It irritates me no end, when –
– he leaves the toilet seat wet
– he potters around the house, picking up stuff to clean, set right, move around
– he rummages through the fridge wondering why there is still left over food, why the fish bought weeks ago is still uncooked
– he walks through every store in a mall before buying something or sometimes deciding against buying anything at all
It irritates him no end, when –
– I leave my day clothes hanging around for days without giving them for a wash or putting them away to wear another day
– I laze around the house, especially on weekends not wanting to go out or do anything
– I don’t take the initiative to keep the house clean or fridge stocked rightly, when I look clueless if he asks if we need to buy grocery
– I would rather read a book, play Sudoku, watch television than wanting to simply go window shopping or going to the mall or visiting relatives
Yet we’ve been married for 10 years now. We’ve both come to accept each other’s drawbacks. We’ve learnt to ignore some of these, make some adjustments (like I simply use toilet paper to clean the toilet seat instead of screaming at him / he decides what we should do over a weekend instead of leaving it to me) and we push ourselves to do certain things even if we still hate them – just because the other person wants to do them.

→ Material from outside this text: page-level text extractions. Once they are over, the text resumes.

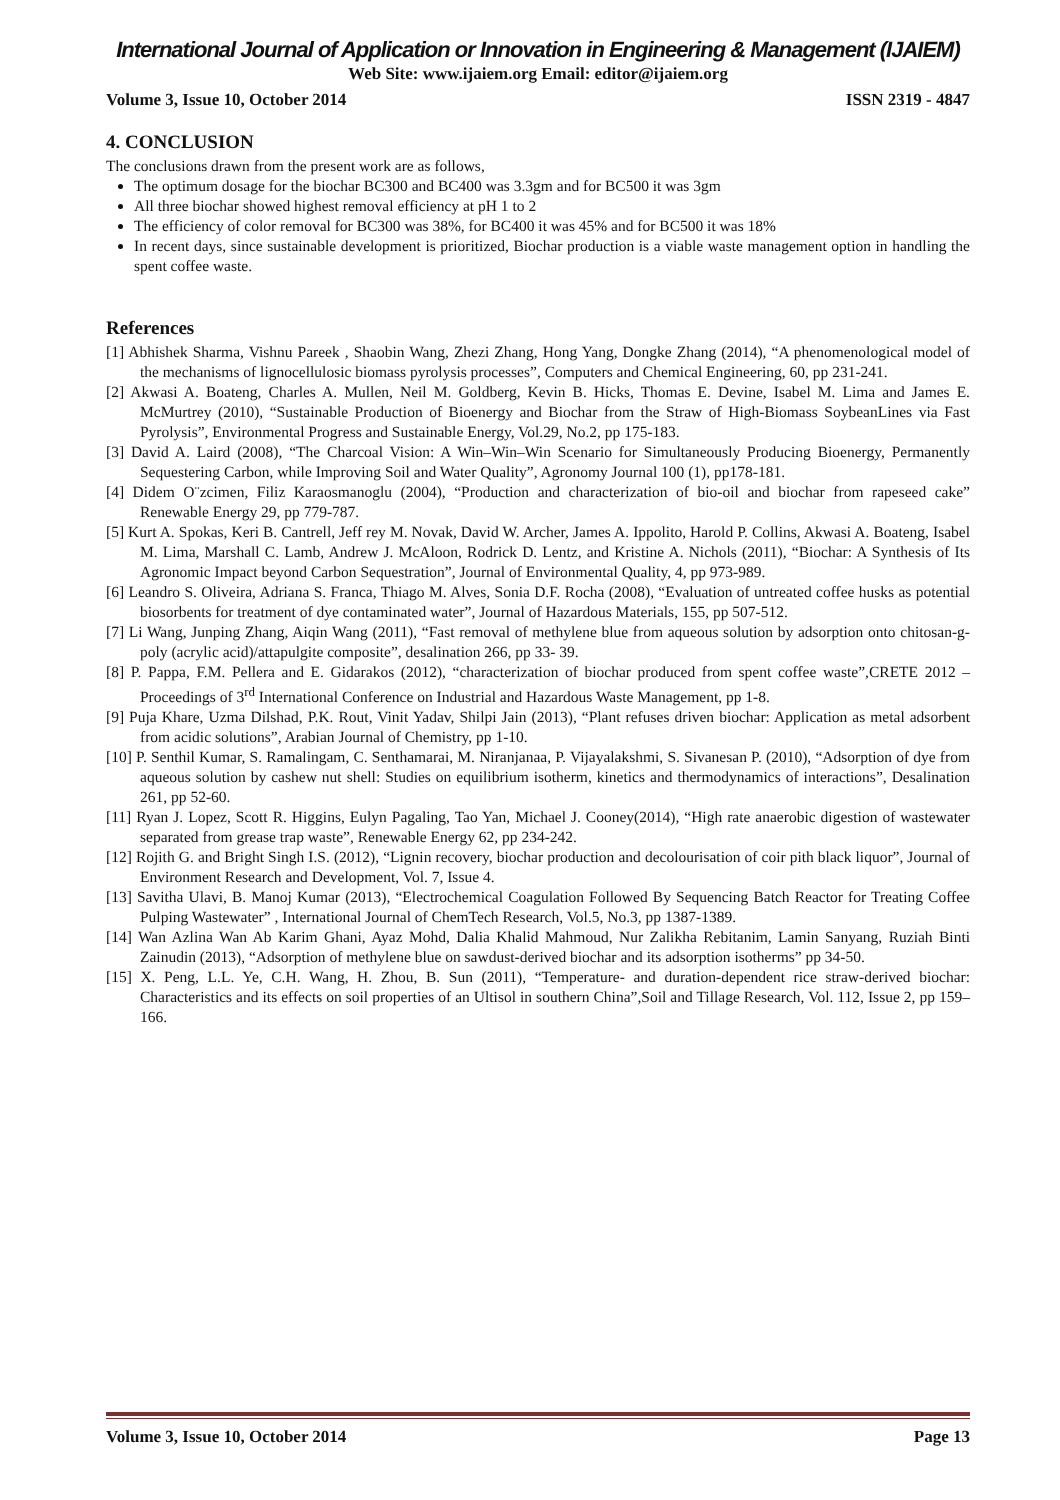International Journal of Application or Innovation in Engineering & Management (IJAIEM)
Web Site: www.ijaiem.org Email: editor@ijaiem.org
Volume 3, Issue 10, October 2014 ISSN 2319 - 4847
4. CONCLUSION
The conclusions drawn from the present work are as follows,
The optimum dosage for the biochar BC300 and BC400 was 3.3gm and for BC500 it was 3gm
All three biochar showed highest removal efficiency at pH 1 to 2
The efficiency of color removal for BC300 was 38%, for BC400 it was 45% and for BC500 it was 18%
In recent days, since sustainable development is prioritized, Biochar production is a viable waste management option in handling the spent coffee waste.
References
[1] Abhishek Sharma, Vishnu Pareek , Shaobin Wang, Zhezi Zhang, Hong Yang, Dongke Zhang (2014), “A phenomenological model of the mechanisms of lignocellulosic biomass pyrolysis processes”, Computers and Chemical Engineering, 60, pp 231-241.
[2] Akwasi A. Boateng, Charles A. Mullen, Neil M. Goldberg, Kevin B. Hicks, Thomas E. Devine, Isabel M. Lima and James E. McMurtrey (2010), “Sustainable Production of Bioenergy and Biochar from the Straw of High-Biomass SoybeanLines via Fast Pyrolysis”, Environmental Progress and Sustainable Energy, Vol.29, No.2, pp 175-183.
[3] David A. Laird (2008), “The Charcoal Vision: A Win–Win–Win Scenario for Simultaneously Producing Bioenergy, Permanently Sequestering Carbon, while Improving Soil and Water Quality”, Agronomy Journal 100 (1), pp178-181.
[4] Didem O¨zcimen, Filiz Karaosmanoglu (2004), “Production and characterization of bio-oil and biochar from rapeseed cake” Renewable Energy 29, pp 779-787.
[5] Kurt A. Spokas, Keri B. Cantrell, Jeff rey M. Novak, David W. Archer, James A. Ippolito, Harold P. Collins, Akwasi A. Boateng, Isabel M. Lima, Marshall C. Lamb, Andrew J. McAloon, Rodrick D. Lentz, and Kristine A. Nichols (2011), “Biochar: A Synthesis of Its Agronomic Impact beyond Carbon Sequestration”, Journal of Environmental Quality, 4, pp 973-989.
[6] Leandro S. Oliveira, Adriana S. Franca, Thiago M. Alves, Sonia D.F. Rocha (2008), “Evaluation of untreated coffee husks as potential biosorbents for treatment of dye contaminated water”, Journal of Hazardous Materials, 155, pp 507-512.
[7] Li Wang, Junping Zhang, Aiqin Wang (2011), “Fast removal of methylene blue from aqueous solution by adsorption onto chitosan-g-poly (acrylic acid)/attapulgite composite”, desalination 266, pp 33- 39.
[8] P. Pappa, F.M. Pellera and E. Gidarakos (2012), “characterization of biochar produced from spent coffee waste”,CRETE 2012 – Proceedings of 3<sup>rd</sup> International Conference on Industrial and Hazardous Waste Management, pp 1-8.
[9] Puja Khare, Uzma Dilshad, P.K. Rout, Vinit Yadav, Shilpi Jain (2013), “Plant refuses driven biochar: Application as metal adsorbent from acidic solutions”, Arabian Journal of Chemistry, pp 1-10.
[10] P. Senthil Kumar, S. Ramalingam, C. Senthamarai, M. Niranjanaa, P. Vijayalakshmi, S. Sivanesan P. (2010), “Adsorption of dye from aqueous solution by cashew nut shell: Studies on equilibrium isotherm, kinetics and thermodynamics of interactions”, Desalination 261, pp 52-60.
[11] Ryan J. Lopez, Scott R. Higgins, Eulyn Pagaling, Tao Yan, Michael J. Cooney(2014), “High rate anaerobic digestion of wastewater separated from grease trap waste”, Renewable Energy 62, pp 234-242.
[12] Rojith G. and Bright Singh I.S. (2012), “Lignin recovery, biochar production and decolourisation of coir pith black liquor”, Journal of Environment Research and Development, Vol. 7, Issue 4.
[13] Savitha Ulavi, B. Manoj Kumar (2013), “Electrochemical Coagulation Followed By Sequencing Batch Reactor for Treating Coffee Pulping Wastewater” , International Journal of ChemTech Research, Vol.5, No.3, pp 1387-1389.
[14] Wan Azlina Wan Ab Karim Ghani, Ayaz Mohd, Dalia Khalid Mahmoud, Nur Zalikha Rebitanim, Lamin Sanyang, Ruziah Binti Zainudin (2013), “Adsorption of methylene blue on sawdust-derived biochar and its adsorption isotherms” pp 34-50.
[15] X. Peng, L.L. Ye, C.H. Wang, H. Zhou, B. Sun (2011), “Temperature- and duration-dependent rice straw-derived biochar: Characteristics and its effects on soil properties of an Ultisol in southern China”,Soil and Tillage Research, Vol. 112, Issue 2, pp 159–166.
Volume 3, Issue 10, October 2014 Page 13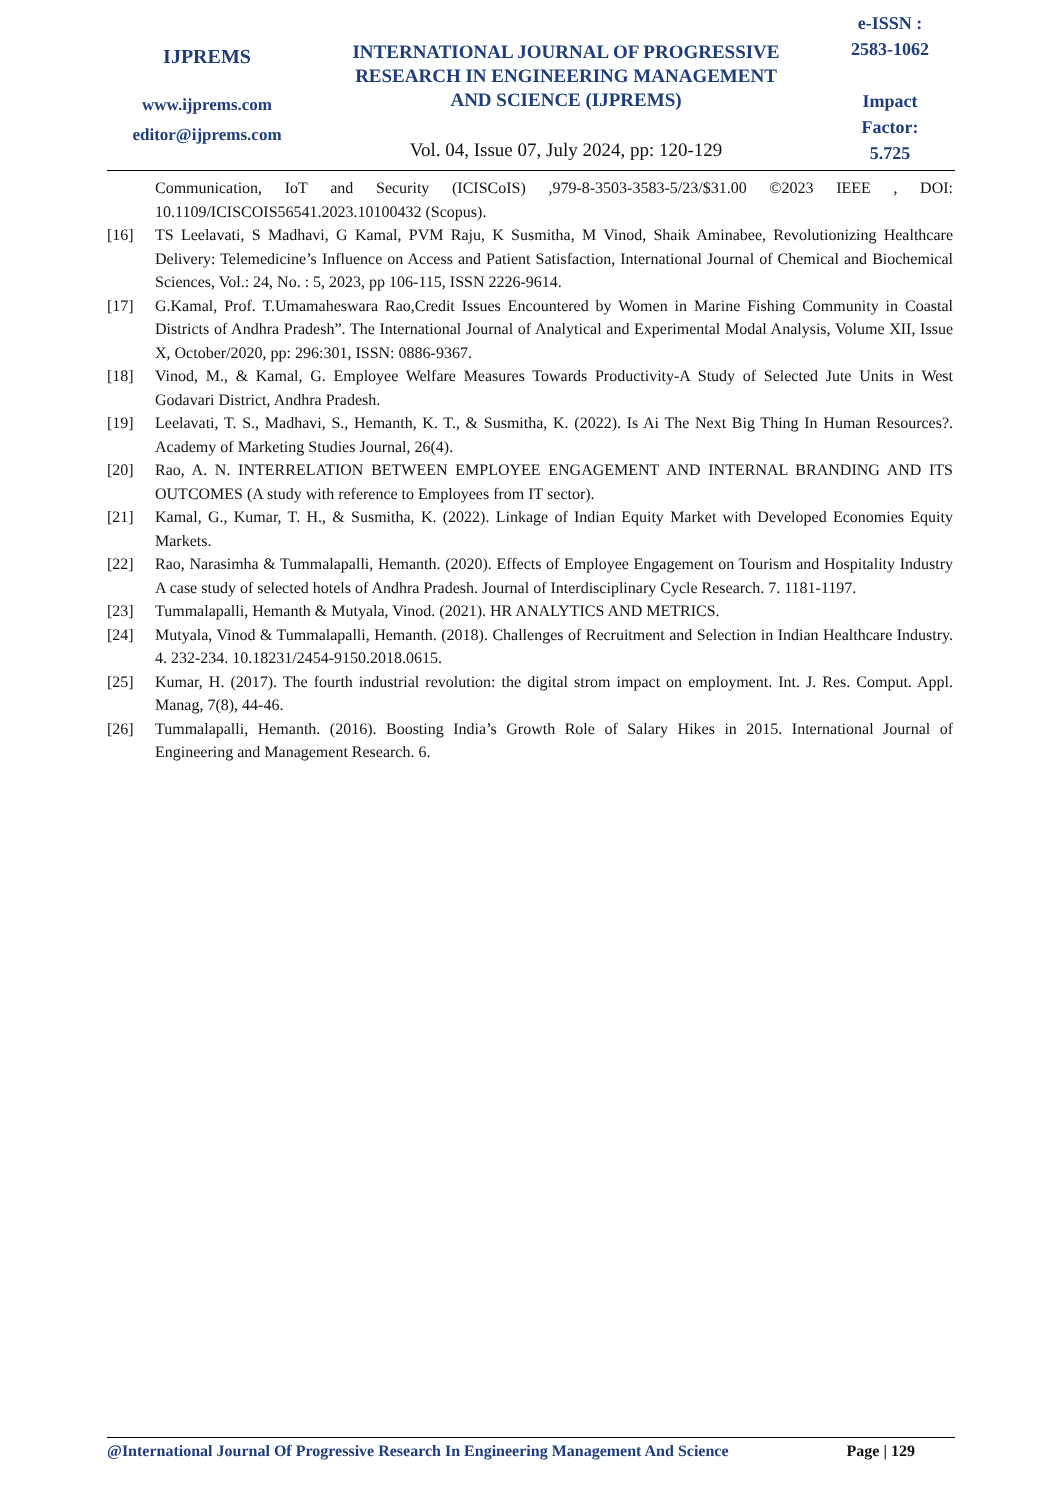IJPREMS
www.ijprems.com
editor@ijprems.com
INTERNATIONAL JOURNAL OF PROGRESSIVE
RESEARCH IN ENGINEERING MANAGEMENT
AND SCIENCE (IJPREMS)
Vol. 04, Issue 07, July 2024, pp: 120-129
e-ISSN :
2583-1062
Impact
Factor:
5.725
Communication, IoT and Security (ICISCoIS) ,979-8-3503-3583-5/23/$31.00 ©2023 IEEE , DOI: 10.1109/ICISCOIS56541.2023.10100432 (Scopus).
[16] TS Leelavati, S Madhavi, G Kamal, PVM Raju, K Susmitha, M Vinod, Shaik Aminabee, Revolutionizing Healthcare Delivery: Telemedicine’s Influence on Access and Patient Satisfaction, International Journal of Chemical and Biochemical Sciences, Vol.: 24, No. : 5, 2023, pp 106-115, ISSN 2226-9614.
[17] G.Kamal, Prof. T.Umamaheswara Rao,Credit Issues Encountered by Women in Marine Fishing Community in Coastal Districts of Andhra Pradesh”. The International Journal of Analytical and Experimental Modal Analysis, Volume XII, Issue X, October/2020, pp: 296:301, ISSN: 0886-9367.
[18] Vinod, M., & Kamal, G. Employee Welfare Measures Towards Productivity-A Study of Selected Jute Units in West Godavari District, Andhra Pradesh.
[19] Leelavati, T. S., Madhavi, S., Hemanth, K. T., & Susmitha, K. (2022). Is Ai The Next Big Thing In Human Resources?. Academy of Marketing Studies Journal, 26(4).
[20] Rao, A. N. INTERRELATION BETWEEN EMPLOYEE ENGAGEMENT AND INTERNAL BRANDING AND ITS OUTCOMES (A study with reference to Employees from IT sector).
[21] Kamal, G., Kumar, T. H., & Susmitha, K. (2022). Linkage of Indian Equity Market with Developed Economies Equity Markets.
[22] Rao, Narasimha & Tummalapalli, Hemanth. (2020). Effects of Employee Engagement on Tourism and Hospitality Industry A case study of selected hotels of Andhra Pradesh. Journal of Interdisciplinary Cycle Research. 7. 1181-1197.
[23] Tummalapalli, Hemanth & Mutyala, Vinod. (2021). HR ANALYTICS AND METRICS.
[24] Mutyala, Vinod & Tummalapalli, Hemanth. (2018). Challenges of Recruitment and Selection in Indian Healthcare Industry. 4. 232-234. 10.18231/2454-9150.2018.0615.
[25] Kumar, H. (2017). The fourth industrial revolution: the digital strom impact on employment. Int. J. Res. Comput. Appl. Manag, 7(8), 44-46.
[26] Tummalapalli, Hemanth. (2016). Boosting India’s Growth Role of Salary Hikes in 2015. International Journal of Engineering and Management Research. 6.
@International Journal Of Progressive Research In Engineering Management And Science Page | 129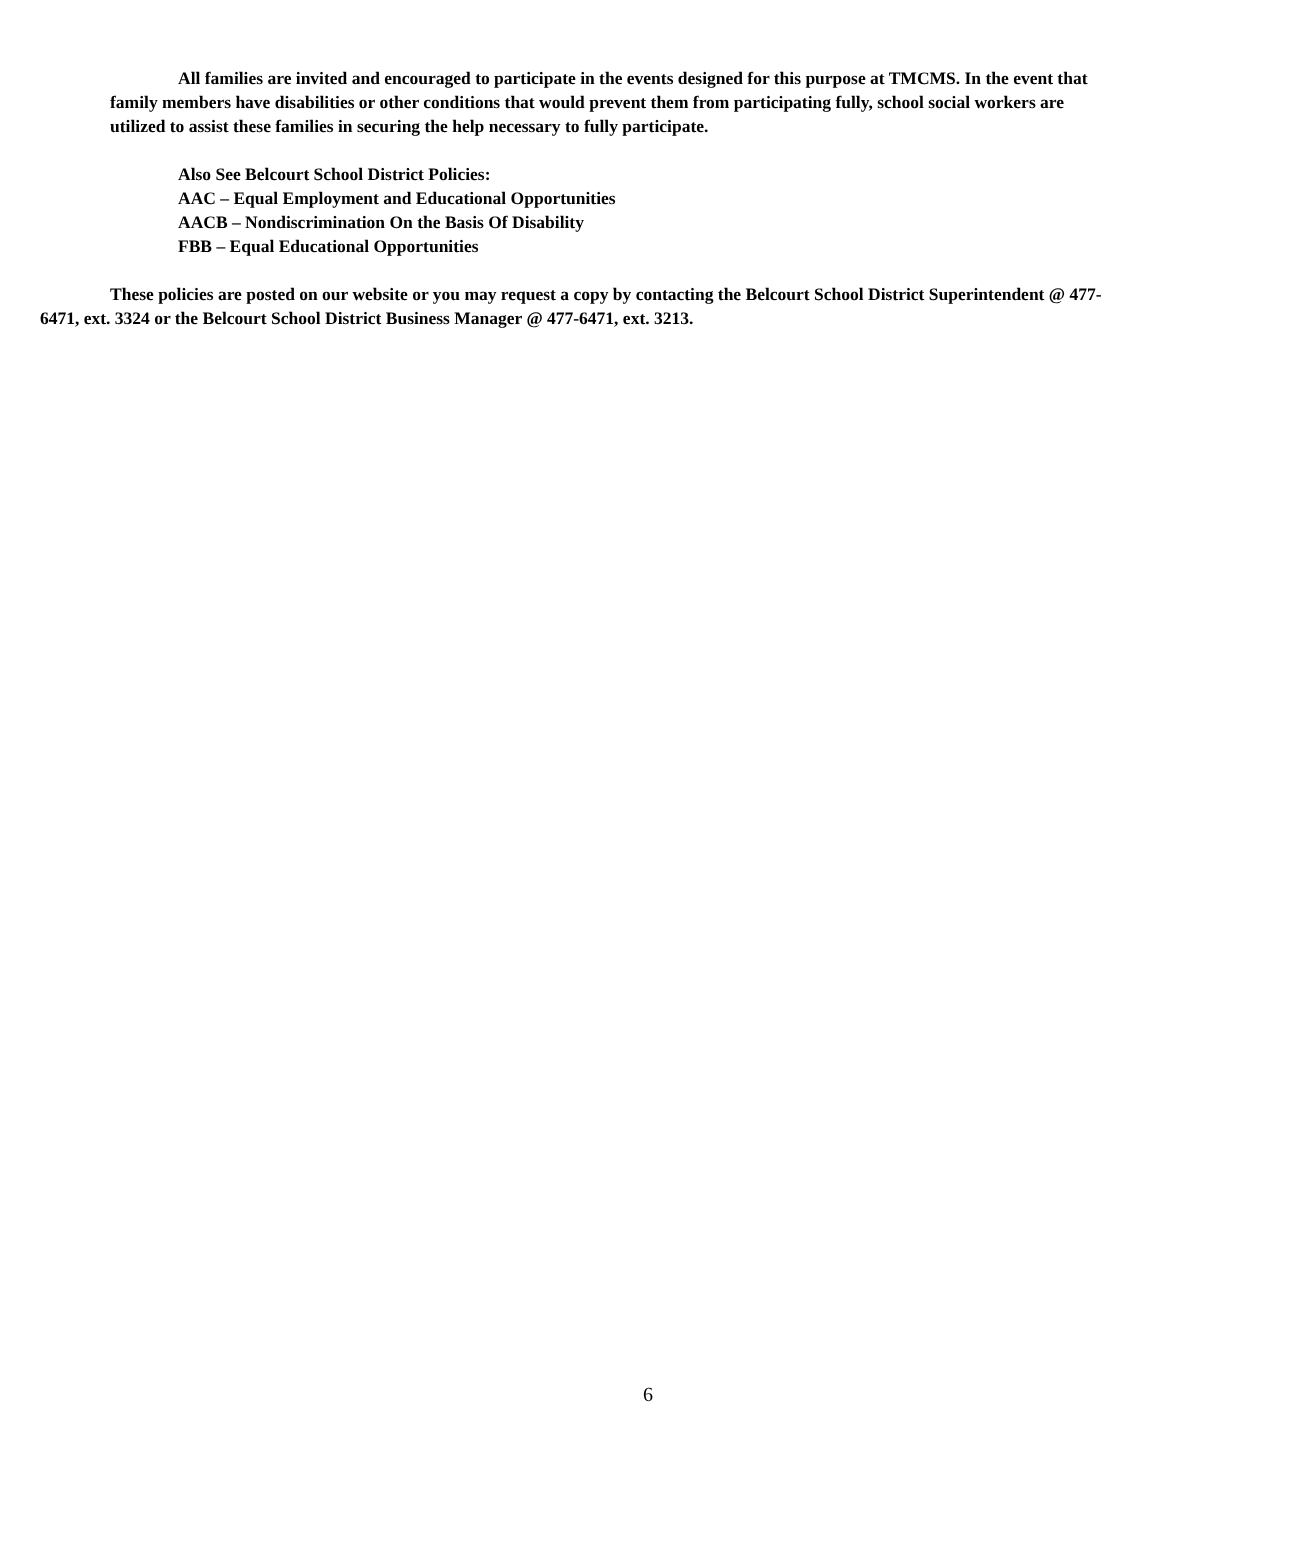All families are invited and encouraged to participate in the events designed for this purpose at TMCMS. In the event that family members have disabilities or other conditions that would prevent them from participating fully, school social workers are utilized to assist these families in securing the help necessary to fully participate.
Also See Belcourt School District Policies:
AAC – Equal Employment and Educational Opportunities
AACB – Nondiscrimination On the Basis Of Disability
FBB – Equal Educational Opportunities
These policies are posted on our website or you may request a copy by contacting the Belcourt School District Superintendent @ 477-6471, ext. 3324 or the Belcourt School District Business Manager @ 477-6471, ext. 3213.
6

We share and update each other about different aspects of our lives but yes, there are still things which we don’t openly discuss as they might have adverse effect on each other, which we feel will hurt the other person, which is painful to even express. Over the years there have been some unvoiced expectations that hurt and made us angry, we’ve even had huge arguments without expressing ourselves clearly. Sometimes the communication has been good, sometimes its backfired.
Our expectation of each other has also undergone a change – or perhaps we’ve just come to know each other well enough to sometimes accept that certain expectations are useless to have! Some are no longer expectations as we know that’s how we will respond and react while for others we have come to accept and respect our different points of view.